Record extracts section start

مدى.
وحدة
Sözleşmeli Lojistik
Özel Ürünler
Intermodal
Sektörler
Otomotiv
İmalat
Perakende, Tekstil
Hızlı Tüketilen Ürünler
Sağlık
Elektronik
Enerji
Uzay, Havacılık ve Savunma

Record extracts section end

Your instructions:
Can you write out the rows again, renaming "Intermodal" to "Kombine Taşımacılık" and leaving everything else unchanged?

Response to the task:
مدى.
وحدة
Sözleşmeli Lojistik
Özel Ürünler
Kombine Taşımacılık
Sektörler
Otomotiv
İmalat
Perakende, Tekstil
Hızlı Tüketilen Ürünler
Sağlık
Elektronik
Enerji
Uzay, Havacılık ve Savunma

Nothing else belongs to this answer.